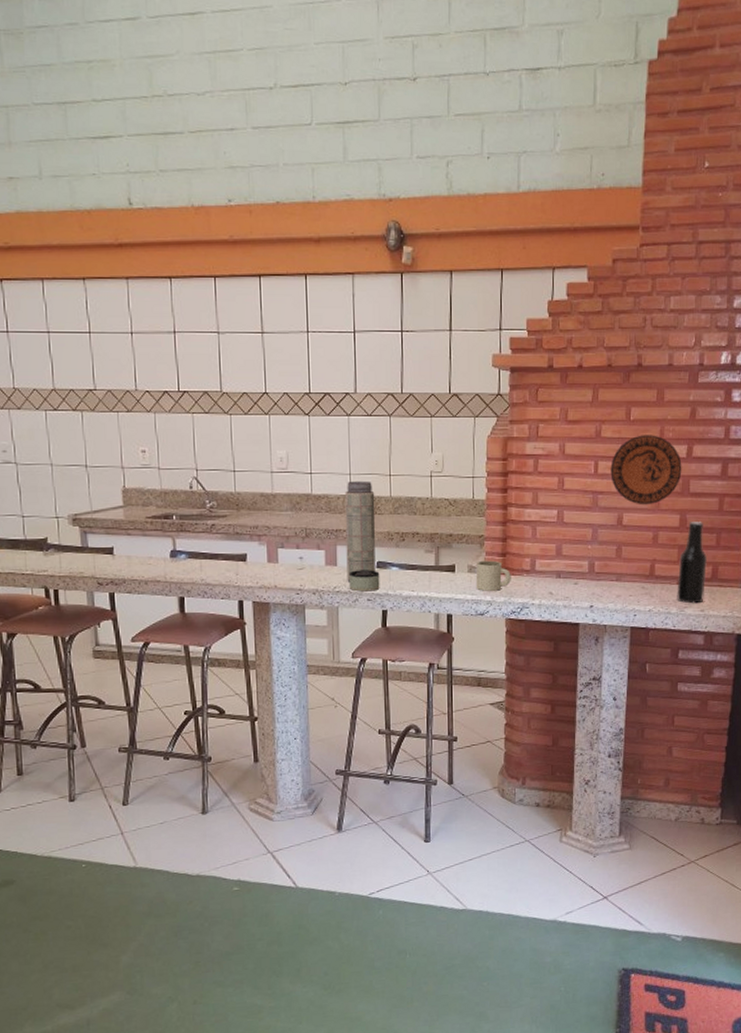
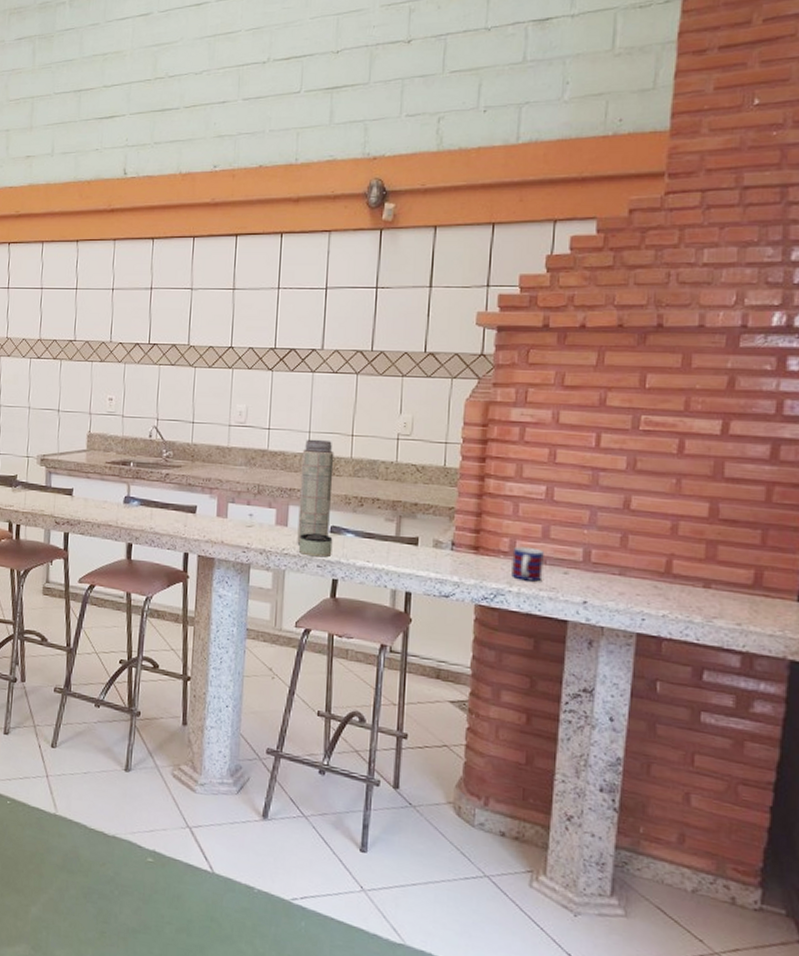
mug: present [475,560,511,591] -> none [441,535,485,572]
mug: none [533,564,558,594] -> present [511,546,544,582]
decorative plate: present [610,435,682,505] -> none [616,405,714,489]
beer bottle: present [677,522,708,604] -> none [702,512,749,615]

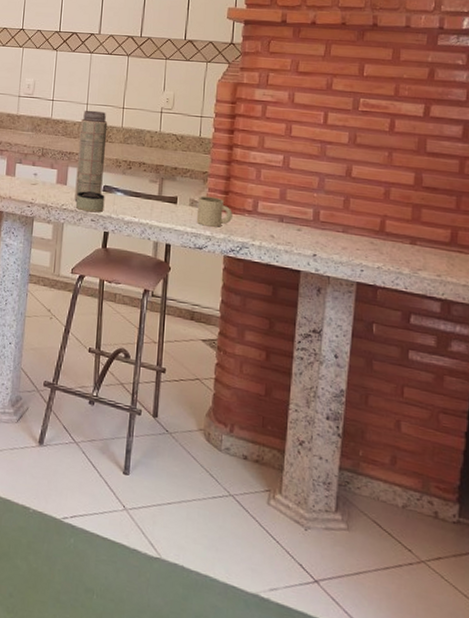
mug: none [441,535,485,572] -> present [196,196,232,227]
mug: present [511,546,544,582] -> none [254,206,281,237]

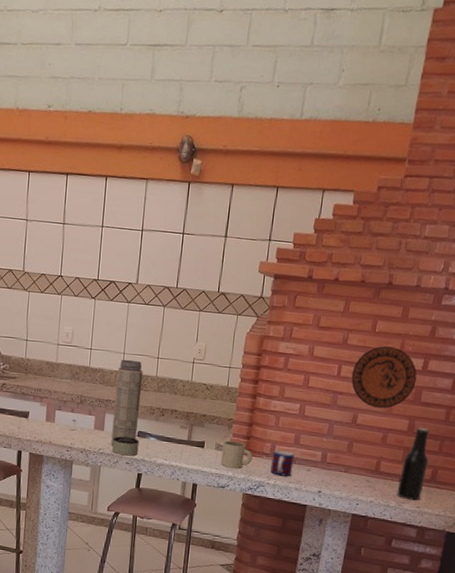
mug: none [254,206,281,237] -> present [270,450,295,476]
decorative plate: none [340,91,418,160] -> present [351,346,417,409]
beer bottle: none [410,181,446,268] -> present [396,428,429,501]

§

■ **Exercise details**
Extract from the material above the stretch running from the line containing "beer bottle: present" through the line containing "mug: none [254,206,281,237]". Keep the text exact and the pictures out.

■ **Solution to this task**
beer bottle: present [677,522,708,604] -> none [702,512,749,615]

mug: none [441,535,485,572] -> present [196,196,232,227]
mug: present [511,546,544,582] -> none [254,206,281,237]

mug: none [254,206,281,237] -> present [270,450,295,476]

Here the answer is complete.